INSTRUCTIONS
1/ Answer these questions about the OpenWhisk log collection thread:
(a) In the sidecar approach, which external database received the action logs?
(b) In David P Grove's reply, what is retrieving activation logs through the Kubernetes API said to be usable only for?
(c) What does the original poster use as the sidecar container?
2/ Rewrite a stretch of the OpenWhisk log collection thread, switching "ElasticSearch" to "OpenSearch". Begin at the words "mount a shared" and stop after "them to invokers.".

You are viewing a plain text version of this content. The canonical link for it is here.

Posted to dev@openwhisk.apache.org by 蒋鹏程 <ji...@navercorp.com> on 2020/08/31 09:42:43 UTC

[Discussion]Runtime log collection issue on K8S

Hello guys:

 Recently we are trying to migrate OpenWhisk from docker to K8S, but faced some problems, and one of it is: the performance droped a lot(the tps changed from thousands to dozens in our environment during benchmarks) after migrating to K8S, and the reason we founded is that all action containers will trying to fetch action logs from K8S api server after `run` are finished, and these log requests become very slow when there are logs of concurrent activations comes, which in turn leads to a very low tps of activations.

 To resolve such issue, we tried below 2 ways:


mount a shared volume for all action pods and invoker pods, and make invoker read action logs from shared volume directly

use sidecar container for each action container, read and send action logs to an external database(ElasticSearch here), and then invokers fetch logs from the external database
 


 But both 2 approaches has some problems, the shared volume needs some time(several seconds) to sync file contents and ElasticSearch also need to take some seconds to save action logs and return them to invokers.

 Then we finally come up with an another idea, which I think is preferable than above two, that to make action container capture the output of user's codes and then return them within the `run` request in a specified field like `__OW_LOGS`, so invokers can get action logs directly from the response of `run` uri, and this do improve the tps of activations. But this method also has some flaws needs to be solved.

 Any idea about this? I'm also curious that have you faced same performance issue when run openwhisk on K8S and how did you resolved it?

Sincerely
Jiang PengCheng

Re: [Discussion]Runtime log collection issue on K8S

Posted by David P Grove <gr...@us.ibm.com>.


"蒋鹏程" <ji...@navercorp.com> wrote on 08/31/2020 05:42:43 AM:
>
>  Recently we are trying to migrate OpenWhisk from docker to K8S, but
> faced some problems, and one of it is: the performance droped a
> lot(the tps changed from thousands to dozens in our environment
> during benchmarks) after migrating to K8S, and the reason we founded
> is that all action containers will trying to fetch action logs from
> K8S api server after `run` are finished, and these log requests
> become very slow when there are logs of concurrent activations
> comes, which in turn leads to a very low tps of activations.

Yes. Using the Kubernetes API to retrieve activation logs in the invoker is
a performance disaster.  Only usable for development/debugging.

We do mention that in [1] and suggest some workarounds, but maybe this
needs to be highlighted elsewhere.

--dave

[1]
https://github.com/apache/openwhisk-deploy-kube/blob/master/docs/k8s-custom-build-cluster-scaleup.md

Re: [Discussion]Runtime log collection issue on K8S

Posted by 蒋鹏程 <ji...@navercorp.com>.

I use Logstash as the sidecar container to drain action container's logs to Elastic

-----Original Message-----
From: "Rodric Rabbah"<ro...@gmail.com>
To: <de...@openwhisk.apache.org>;
Cc:
Sent: 2020/9/1周二 12:55 (GMT+08:00)

Pictures paired with their source code
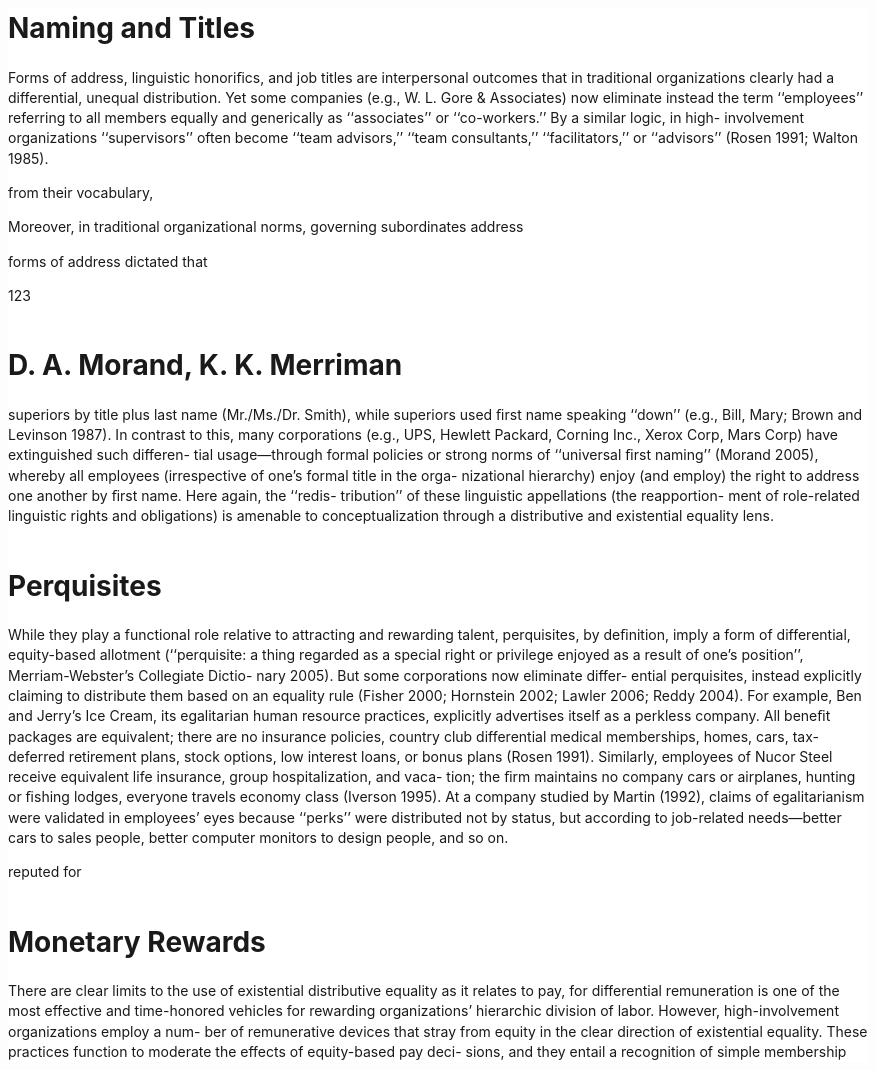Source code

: # Naming and Titles

Forms of address, linguistic honoriﬁcs, and job titles are interpersonal outcomes that in traditional organizations clearly had a differential, unequal distribution. Yet some companies (e.g., W. L. Gore & Associates) now eliminate instead the term ‘‘employees’’ referring to all members equally and generically as ‘‘associates’’ or ‘‘co-workers.’’ By a similar logic, in high- involvement organizations ‘‘supervisors’’ often become ‘‘team advisors,’’ ‘‘team consultants,’’ ‘‘facilitators,’’ or ‘‘advisors’’ (Rosen 1991; Walton 1985).

from their vocabulary,

Moreover, in traditional organizational norms, governing subordinates address

forms of address dictated that

123

# D. A. Morand, K. K. Merriman

superiors by title plus last name (Mr./Ms./Dr. Smith), while superiors used ﬁrst name speaking ‘‘down’’ (e.g., Bill, Mary; Brown and Levinson 1987). In contrast to this, many corporations (e.g., UPS, Hewlett Packard, Corning Inc., Xerox Corp, Mars Corp) have extinguished such differen- tial usage—through formal policies or strong norms of ‘‘universal ﬁrst naming’’ (Morand 2005), whereby all employees (irrespective of one’s formal title in the orga- nizational hierarchy) enjoy (and employ) the right to address one another by ﬁrst name. Here again, the ‘‘redis- tribution’’ of these linguistic appellations (the reapportion- ment of role-related linguistic rights and obligations) is amenable to conceptualization through a distributive and existential equality lens.

# Perquisites

While they play a functional role relative to attracting and rewarding talent, perquisites, by deﬁnition, imply a form of differential, equity-based allotment (‘‘perquisite: a thing regarded as a special right or privilege enjoyed as a result of one’s position’’, Merriam-Webster’s Collegiate Dictio- nary 2005). But some corporations now eliminate differ- ential perquisites, instead explicitly claiming to distribute them based on an equality rule (Fisher 2000; Hornstein 2002; Lawler 2006; Reddy 2004). For example, Ben and Jerry’s Ice Cream, its egalitarian human resource practices, explicitly advertises itself as a perkless company. All beneﬁt packages are equivalent; there are no insurance policies, country club differential medical memberships, homes, cars, tax-deferred retirement plans, stock options, low interest loans, or bonus plans (Rosen 1991). Similarly, employees of Nucor Steel receive equivalent life insurance, group hospitalization, and vaca- tion; the ﬁrm maintains no company cars or airplanes, hunting or ﬁshing lodges, everyone travels economy class (Iverson 1995). At a company studied by Martin (1992), claims of egalitarianism were validated in employees’ eyes because ‘‘perks’’ were distributed not by status, but according to job-related needs—better cars to sales people, better computer monitors to design people, and so on.

reputed for

# Monetary Rewards

There are clear limits to the use of existential distributive equality as it relates to pay, for differential remuneration is one of the most effective and time-honored vehicles for rewarding organizations’ hierarchic division of labor. However, high-involvement organizations employ a num- ber of remunerative devices that stray from equity in the clear direction of existential equality. These practices function to moderate the effects of equity-based pay deci- sions, and they entail a recognition of simple membership
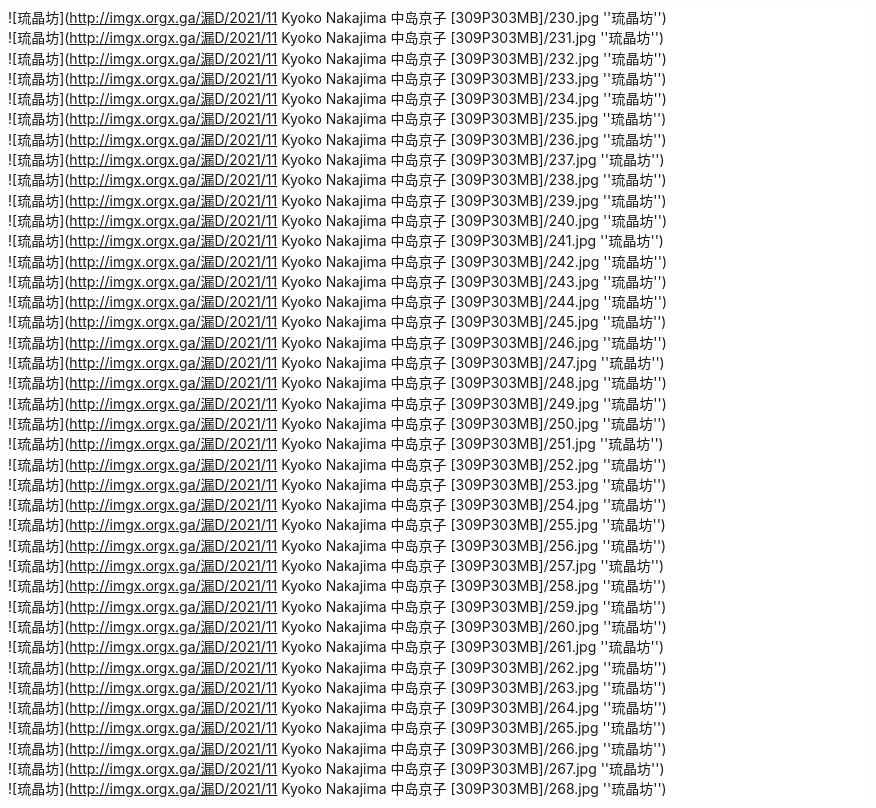 ![琉晶坊](http://imgx.orgx.ga/漏D/2021/11 Kyoko Nakajima 中岛京子 [309P303MB]/230.jpg ''琉晶坊'') <br>
![琉晶坊](http://imgx.orgx.ga/漏D/2021/11 Kyoko Nakajima 中岛京子 [309P303MB]/231.jpg ''琉晶坊'') <br>
![琉晶坊](http://imgx.orgx.ga/漏D/2021/11 Kyoko Nakajima 中岛京子 [309P303MB]/232.jpg ''琉晶坊'') <br>
![琉晶坊](http://imgx.orgx.ga/漏D/2021/11 Kyoko Nakajima 中岛京子 [309P303MB]/233.jpg ''琉晶坊'') <br>
![琉晶坊](http://imgx.orgx.ga/漏D/2021/11 Kyoko Nakajima 中岛京子 [309P303MB]/234.jpg ''琉晶坊'') <br>
![琉晶坊](http://imgx.orgx.ga/漏D/2021/11 Kyoko Nakajima 中岛京子 [309P303MB]/235.jpg ''琉晶坊'') <br>
![琉晶坊](http://imgx.orgx.ga/漏D/2021/11 Kyoko Nakajima 中岛京子 [309P303MB]/236.jpg ''琉晶坊'') <br>
![琉晶坊](http://imgx.orgx.ga/漏D/2021/11 Kyoko Nakajima 中岛京子 [309P303MB]/237.jpg ''琉晶坊'') <br>
![琉晶坊](http://imgx.orgx.ga/漏D/2021/11 Kyoko Nakajima 中岛京子 [309P303MB]/238.jpg ''琉晶坊'') <br>
![琉晶坊](http://imgx.orgx.ga/漏D/2021/11 Kyoko Nakajima 中岛京子 [309P303MB]/239.jpg ''琉晶坊'') <br>
![琉晶坊](http://imgx.orgx.ga/漏D/2021/11 Kyoko Nakajima 中岛京子 [309P303MB]/240.jpg ''琉晶坊'') <br>
![琉晶坊](http://imgx.orgx.ga/漏D/2021/11 Kyoko Nakajima 中岛京子 [309P303MB]/241.jpg ''琉晶坊'') <br>
![琉晶坊](http://imgx.orgx.ga/漏D/2021/11 Kyoko Nakajima 中岛京子 [309P303MB]/242.jpg ''琉晶坊'') <br>
![琉晶坊](http://imgx.orgx.ga/漏D/2021/11 Kyoko Nakajima 中岛京子 [309P303MB]/243.jpg ''琉晶坊'') <br>
![琉晶坊](http://imgx.orgx.ga/漏D/2021/11 Kyoko Nakajima 中岛京子 [309P303MB]/244.jpg ''琉晶坊'') <br>
![琉晶坊](http://imgx.orgx.ga/漏D/2021/11 Kyoko Nakajima 中岛京子 [309P303MB]/245.jpg ''琉晶坊'') <br>
![琉晶坊](http://imgx.orgx.ga/漏D/2021/11 Kyoko Nakajima 中岛京子 [309P303MB]/246.jpg ''琉晶坊'') <br>
![琉晶坊](http://imgx.orgx.ga/漏D/2021/11 Kyoko Nakajima 中岛京子 [309P303MB]/247.jpg ''琉晶坊'') <br>
![琉晶坊](http://imgx.orgx.ga/漏D/2021/11 Kyoko Nakajima 中岛京子 [309P303MB]/248.jpg ''琉晶坊'') <br>
![琉晶坊](http://imgx.orgx.ga/漏D/2021/11 Kyoko Nakajima 中岛京子 [309P303MB]/249.jpg ''琉晶坊'') <br>
![琉晶坊](http://imgx.orgx.ga/漏D/2021/11 Kyoko Nakajima 中岛京子 [309P303MB]/250.jpg ''琉晶坊'') <br>
![琉晶坊](http://imgx.orgx.ga/漏D/2021/11 Kyoko Nakajima 中岛京子 [309P303MB]/251.jpg ''琉晶坊'') <br>
![琉晶坊](http://imgx.orgx.ga/漏D/2021/11 Kyoko Nakajima 中岛京子 [309P303MB]/252.jpg ''琉晶坊'') <br>
![琉晶坊](http://imgx.orgx.ga/漏D/2021/11 Kyoko Nakajima 中岛京子 [309P303MB]/253.jpg ''琉晶坊'') <br>
![琉晶坊](http://imgx.orgx.ga/漏D/2021/11 Kyoko Nakajima 中岛京子 [309P303MB]/254.jpg ''琉晶坊'') <br>
![琉晶坊](http://imgx.orgx.ga/漏D/2021/11 Kyoko Nakajima 中岛京子 [309P303MB]/255.jpg ''琉晶坊'') <br>
![琉晶坊](http://imgx.orgx.ga/漏D/2021/11 Kyoko Nakajima 中岛京子 [309P303MB]/256.jpg ''琉晶坊'') <br>
![琉晶坊](http://imgx.orgx.ga/漏D/2021/11 Kyoko Nakajima 中岛京子 [309P303MB]/257.jpg ''琉晶坊'') <br>
![琉晶坊](http://imgx.orgx.ga/漏D/2021/11 Kyoko Nakajima 中岛京子 [309P303MB]/258.jpg ''琉晶坊'') <br>
![琉晶坊](http://imgx.orgx.ga/漏D/2021/11 Kyoko Nakajima 中岛京子 [309P303MB]/259.jpg ''琉晶坊'') <br>
![琉晶坊](http://imgx.orgx.ga/漏D/2021/11 Kyoko Nakajima 中岛京子 [309P303MB]/260.jpg ''琉晶坊'') <br>
![琉晶坊](http://imgx.orgx.ga/漏D/2021/11 Kyoko Nakajima 中岛京子 [309P303MB]/261.jpg ''琉晶坊'') <br>
![琉晶坊](http://imgx.orgx.ga/漏D/2021/11 Kyoko Nakajima 中岛京子 [309P303MB]/262.jpg ''琉晶坊'') <br>
![琉晶坊](http://imgx.orgx.ga/漏D/2021/11 Kyoko Nakajima 中岛京子 [309P303MB]/263.jpg ''琉晶坊'') <br>
![琉晶坊](http://imgx.orgx.ga/漏D/2021/11 Kyoko Nakajima 中岛京子 [309P303MB]/264.jpg ''琉晶坊'') <br>
![琉晶坊](http://imgx.orgx.ga/漏D/2021/11 Kyoko Nakajima 中岛京子 [309P303MB]/265.jpg ''琉晶坊'') <br>
![琉晶坊](http://imgx.orgx.ga/漏D/2021/11 Kyoko Nakajima 中岛京子 [309P303MB]/266.jpg ''琉晶坊'') <br>
![琉晶坊](http://imgx.orgx.ga/漏D/2021/11 Kyoko Nakajima 中岛京子 [309P303MB]/267.jpg ''琉晶坊'') <br>
![琉晶坊](http://imgx.orgx.ga/漏D/2021/11 Kyoko Nakajima 中岛京子 [309P303MB]/268.jpg ''琉晶坊'') <br>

TASK-BY-TASK ANSWERS
1/
(a) ElasticSearch
(b) Development/debugging
(c) Logstash

2/
mount a shared volume for all action pods and invoker pods, and make invoker read action logs from shared volume directly

use sidecar container for each action container, read and send action logs to an external database(OpenSearch here), and then invokers fetch logs from the external database
 


 But both 2 approaches has some problems, the shared volume needs some time(several seconds) to sync file contents and OpenSearch also need to take some seconds to save action logs and return them to invokers.